The iPhone catapulted Apple onto the Mount Rushmore of tech, and the device’s successor could do the same for someone else.
Smartphones as we know them will eventually feel “primitive,” billionaire venture capitalist Marc Andreessen said in a new interview on the “TBPN” technology podcast that aired Friday. At some point, he said, everything becomes obsolete.
The big question: What comes after the smartphone?
“Whoever cracks the code on that will be the next Apple,” Andreessen, cofounder of venture capital firm Andreessen Horowitz, said.
Creating a product that makes the smartphone obsolete will require a level of innovation that the world has yet to see, Andreessen said. It could take three years or two decades.
However, companies are already working to develop gadgets that don’t require a screen.
OpenAI cofounder Sam Altman, for one, is developing an AI-powered device that isn’t a smartphone or wearable. Altman has teamed up with the former Apple design chief Jony Ive, one of the key figures behind the iPhone, though they’ve kept much of the details under wraps, including its form factor.
Elsewhere, AI startups like Rabbit and Humane are experimenting with screenless devices that operate as a companion to your smartphone or use projections instead of a screen.
Meanwhile, Meta’s smart glasses, fitted with cameras, a voice assistant, and speakers, are showing signs of consumer interest.
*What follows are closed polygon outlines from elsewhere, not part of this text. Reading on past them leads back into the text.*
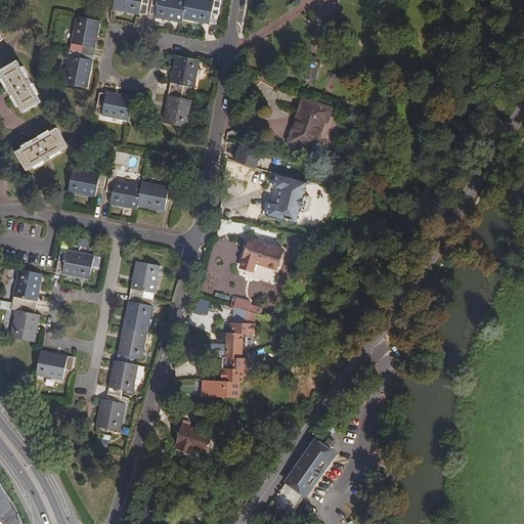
[(146,15),(148,0),(115,0),(113,9),(140,14),(140,13),(146,15)]
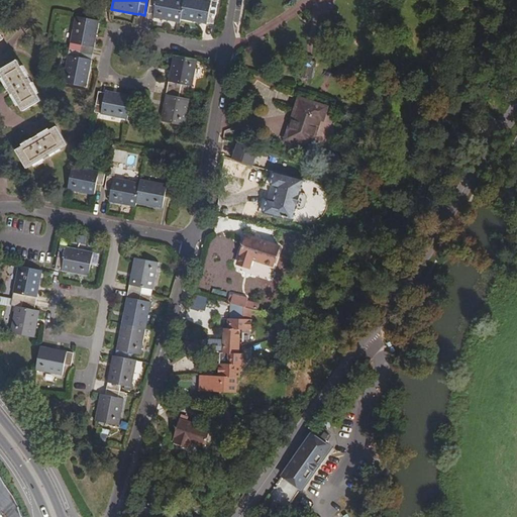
[(149,0),(147,13),(153,15),(153,17),(180,23),(181,19),(207,24),(209,13),(215,15),(218,2),(208,0),(149,0)]
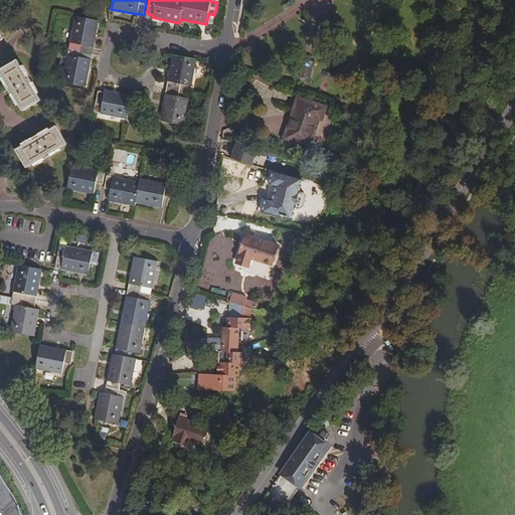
[(75,16),(62,82),(87,87),(100,21),(75,16)]
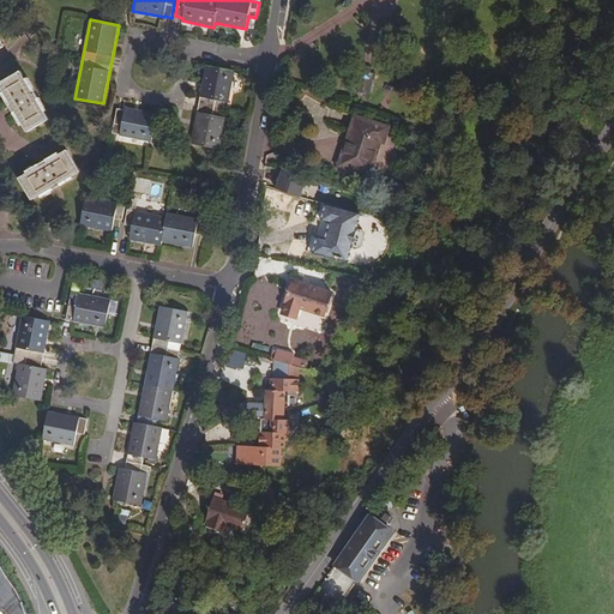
[(31,37),(36,32),(30,26),(25,31),(31,37)]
However, CEO Mark Zuckerberg doesn’t expect them to replace phones anytime soon.
“It’s not like we’re going to throw away our phones,” Zuckerberg told The Verge in September, “but I think what’s going to happen is that, slowly, we’re just going to start doing more things with our glasses and leaving our phones in our pockets more.”
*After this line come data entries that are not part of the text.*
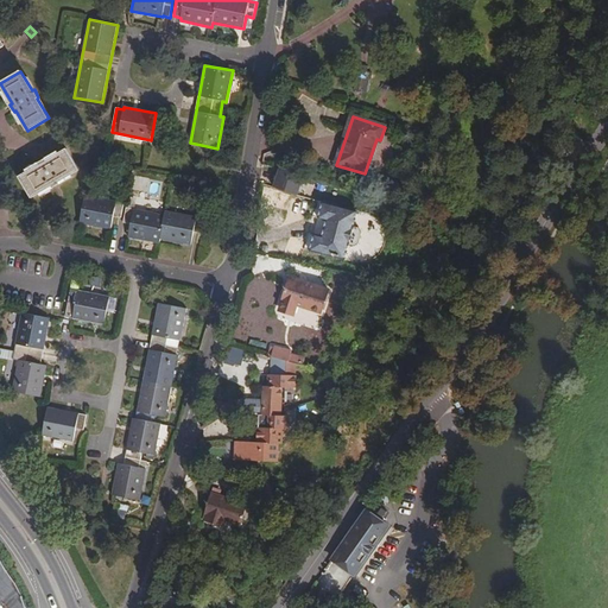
[(19,177),(31,197),(51,187),(52,188),(59,183),(58,182),(78,170),(65,149),(45,160),(44,159),(38,163),(39,165),(19,177)]
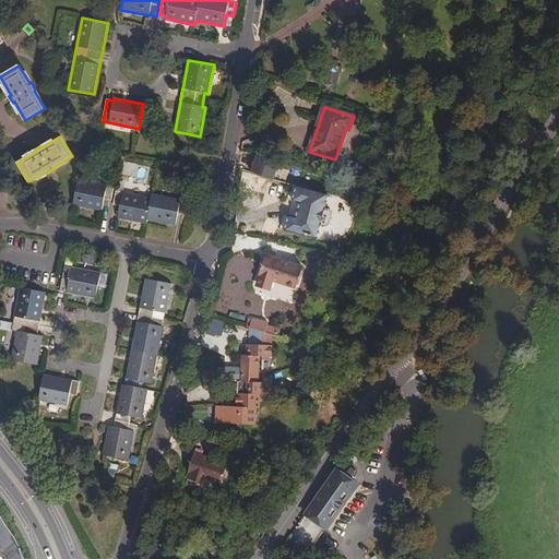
[(252,173),(273,180),(278,164),(258,156),(252,173)]
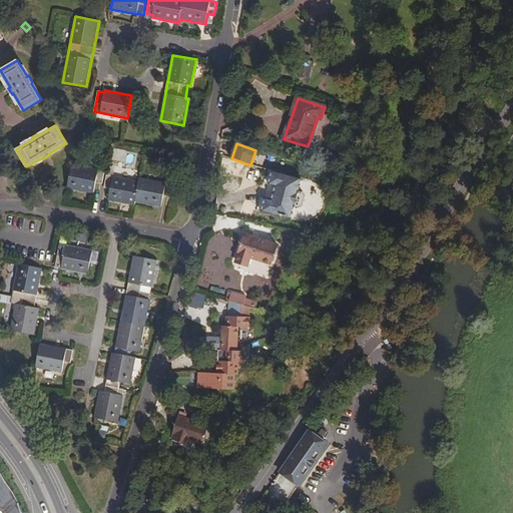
[(104,171),(71,164),(66,187),(94,193),(96,182),(102,183),(104,171)]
Andreessen said the object that kicks off a new era of technology could be eye-based, voice-operated, or have some sort of environmental computing. (His VC firm Andreessen Horowitz did not immediately respond to a request for comment from Business Insider.)
Apple itself could be the one to lead the next revolution in tech. It likely has time to work on it, Andreessen said.
“I think it’s highly likely that we’ll have a phone for a very long time,” he said.